Initiation of Biologic DMARDs Associated with Increased VTE Risk

Initiation of Biologic DMARDs Associated with Increased VTE Risk
Initiation of Biologic DMARDs Associated with Increased VTE Risk

SAN DIEGO, CA—Initiation of biologic disease-modifying antirhuematic drugs was significantly associated with a 2.5-times elevated risk of venous thromboembolism (VTE) in the first 180 days, according to study results presented at the 2013 ACR/ARHP Annual Meeting.

Seoyoung C. Kim, MD, MSCE, and colleagues, of the Division of Pharmacoepidemiology and Pharmacoeconomics, Division of Rheumatology, Allergy, and Immunology, Brigham and Women's Hospital, Boston, MA, conducted a population-based cohort study to compare the risk of VTE in rheumatoid arthritis (RA) patients initiating treatment with biologic disease-modifying antirheumatic drugs (bDMARD), methotrexate, or non-biologic DMARD (nbDMARD).

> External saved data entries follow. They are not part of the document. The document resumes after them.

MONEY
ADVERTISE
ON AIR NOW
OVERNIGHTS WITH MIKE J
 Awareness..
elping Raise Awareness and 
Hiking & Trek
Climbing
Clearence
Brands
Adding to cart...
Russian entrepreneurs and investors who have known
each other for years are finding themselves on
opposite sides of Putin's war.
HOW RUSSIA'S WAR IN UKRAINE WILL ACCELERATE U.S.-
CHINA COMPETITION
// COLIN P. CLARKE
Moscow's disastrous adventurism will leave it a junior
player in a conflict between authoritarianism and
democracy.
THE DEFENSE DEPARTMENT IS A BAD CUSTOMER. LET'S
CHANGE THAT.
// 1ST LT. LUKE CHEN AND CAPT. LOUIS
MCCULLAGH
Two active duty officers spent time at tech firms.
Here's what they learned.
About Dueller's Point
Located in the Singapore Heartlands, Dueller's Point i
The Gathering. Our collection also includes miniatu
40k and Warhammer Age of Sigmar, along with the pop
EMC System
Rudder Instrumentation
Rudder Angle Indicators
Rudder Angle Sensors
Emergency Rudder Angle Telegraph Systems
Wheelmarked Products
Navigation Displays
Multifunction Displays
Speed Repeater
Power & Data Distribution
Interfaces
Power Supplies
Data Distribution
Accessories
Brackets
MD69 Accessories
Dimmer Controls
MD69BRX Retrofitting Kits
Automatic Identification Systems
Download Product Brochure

The study combined three U.S. commercial insurance claims databases (2001—2012) that identified adult patients (n=29,481) with a new diagnosis of RA based on >2 RA diagnoses that were >7 days apart with a baseline period free of RA diagnosis or DMARD use for >1 year. Patients with a history of VTE, malignancy and use of anticoagulants at baseline were excluded.

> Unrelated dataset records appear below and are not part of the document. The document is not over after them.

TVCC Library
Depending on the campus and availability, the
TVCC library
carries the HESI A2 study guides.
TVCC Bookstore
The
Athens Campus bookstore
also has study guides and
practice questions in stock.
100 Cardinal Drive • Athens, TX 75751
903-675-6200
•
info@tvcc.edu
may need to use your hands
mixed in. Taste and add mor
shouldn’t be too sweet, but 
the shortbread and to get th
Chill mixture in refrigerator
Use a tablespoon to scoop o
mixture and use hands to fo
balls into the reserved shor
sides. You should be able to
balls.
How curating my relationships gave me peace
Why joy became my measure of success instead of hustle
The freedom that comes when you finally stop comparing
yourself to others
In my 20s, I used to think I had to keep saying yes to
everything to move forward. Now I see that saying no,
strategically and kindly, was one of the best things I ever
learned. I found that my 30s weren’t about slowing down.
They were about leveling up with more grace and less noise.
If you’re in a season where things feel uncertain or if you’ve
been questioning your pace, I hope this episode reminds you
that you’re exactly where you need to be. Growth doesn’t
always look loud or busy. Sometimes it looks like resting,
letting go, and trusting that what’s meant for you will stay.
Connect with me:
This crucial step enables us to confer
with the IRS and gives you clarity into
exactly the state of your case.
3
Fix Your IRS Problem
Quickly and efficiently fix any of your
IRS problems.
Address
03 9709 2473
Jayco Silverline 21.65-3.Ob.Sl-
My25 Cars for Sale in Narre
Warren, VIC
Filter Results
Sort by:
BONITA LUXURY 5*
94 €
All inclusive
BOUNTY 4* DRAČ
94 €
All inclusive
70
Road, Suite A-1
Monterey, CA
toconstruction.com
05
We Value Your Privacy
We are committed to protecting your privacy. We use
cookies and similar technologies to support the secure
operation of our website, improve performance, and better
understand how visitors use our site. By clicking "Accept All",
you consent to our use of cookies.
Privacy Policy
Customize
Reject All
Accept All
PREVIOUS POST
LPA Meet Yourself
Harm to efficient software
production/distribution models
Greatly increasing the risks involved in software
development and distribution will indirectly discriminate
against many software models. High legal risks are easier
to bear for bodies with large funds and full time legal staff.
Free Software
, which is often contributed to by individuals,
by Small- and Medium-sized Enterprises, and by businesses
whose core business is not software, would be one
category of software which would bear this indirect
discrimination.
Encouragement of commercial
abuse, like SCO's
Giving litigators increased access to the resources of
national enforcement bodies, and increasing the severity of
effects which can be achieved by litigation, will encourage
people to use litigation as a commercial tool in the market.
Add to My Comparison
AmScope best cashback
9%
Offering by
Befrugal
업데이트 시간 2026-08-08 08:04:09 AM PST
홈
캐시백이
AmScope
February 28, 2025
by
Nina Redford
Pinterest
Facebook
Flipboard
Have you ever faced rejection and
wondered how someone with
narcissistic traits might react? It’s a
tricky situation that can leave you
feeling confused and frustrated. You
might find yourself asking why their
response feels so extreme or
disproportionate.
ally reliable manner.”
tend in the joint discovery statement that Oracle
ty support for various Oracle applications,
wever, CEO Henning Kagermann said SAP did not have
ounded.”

The three drug regimens were classified as the following: (1) a biologic DMARD with or without nbDMARDs, (2) MTX without a biologic DMARD, or (3) nbDMARDs without a biologic DMARD or MTX. Incidence rates (IR) of VTE identified by a previously validated algorithm with inpatient diagnosis codes (PPV 75—90%).

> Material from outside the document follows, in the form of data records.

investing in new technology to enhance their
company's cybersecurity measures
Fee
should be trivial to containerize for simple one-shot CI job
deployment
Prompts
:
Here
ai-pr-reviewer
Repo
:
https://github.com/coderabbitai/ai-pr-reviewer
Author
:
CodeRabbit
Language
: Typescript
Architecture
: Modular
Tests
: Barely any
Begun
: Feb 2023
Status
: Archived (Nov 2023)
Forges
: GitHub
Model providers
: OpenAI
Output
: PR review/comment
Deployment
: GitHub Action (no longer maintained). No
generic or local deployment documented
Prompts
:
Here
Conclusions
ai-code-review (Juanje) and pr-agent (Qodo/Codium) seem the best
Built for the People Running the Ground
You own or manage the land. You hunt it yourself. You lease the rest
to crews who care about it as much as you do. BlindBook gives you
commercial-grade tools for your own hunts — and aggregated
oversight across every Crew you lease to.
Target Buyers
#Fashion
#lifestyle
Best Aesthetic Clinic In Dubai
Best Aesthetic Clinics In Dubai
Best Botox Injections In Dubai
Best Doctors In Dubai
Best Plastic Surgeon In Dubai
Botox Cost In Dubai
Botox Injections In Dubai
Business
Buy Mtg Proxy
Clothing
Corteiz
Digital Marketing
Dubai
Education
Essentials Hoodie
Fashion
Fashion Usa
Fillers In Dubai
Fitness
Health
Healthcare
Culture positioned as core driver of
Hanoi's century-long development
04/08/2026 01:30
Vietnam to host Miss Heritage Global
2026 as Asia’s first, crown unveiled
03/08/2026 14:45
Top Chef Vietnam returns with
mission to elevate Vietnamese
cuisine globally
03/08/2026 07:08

Of the total patients, 39,647 treatment episodes were identified. The crude IR of VTE per 1,000 person-years was higher in the bDMARDs group (5.53, 95% CI 3.67—8.32) vs. nbDMARDS (4.43 95% CI 3.13—6.26) and methotrexate. The hazard ratio (HR) of VTE associated with initiation of bDMARDs was 1.83 (95% CI 0.92--3.63) compared to nbDMARDs and 1.39 (95% CI 0.73-2.64) compared to methotrexate.

The HR of VTE associated with initiation of methotrexate vs. nbDMARDs was 0.78 (95% CI 0.50—1.21). In a sensitivity analysis limiting the follow-up up to 180 days, bDMARDs was associated with a significantly increased risk (HR 2.48, 95% CI 1.14—5.40). In the PS-matched analyses, the HR was 1.34 (95% CI 0.65—2.75) in bDMARDs vs. nbDMARDs and 1.73 (95% CI 0.90—3.32) in bDMARDs vs. methotrexate.

“Initiating a bDMARD was associated with a likely increase, but not statistically significant, in the risk of incident VTE compared to those initiating methotrexate or nbDMARDs, albeit low absolute risks of VTE,” concluded Dr. Kim.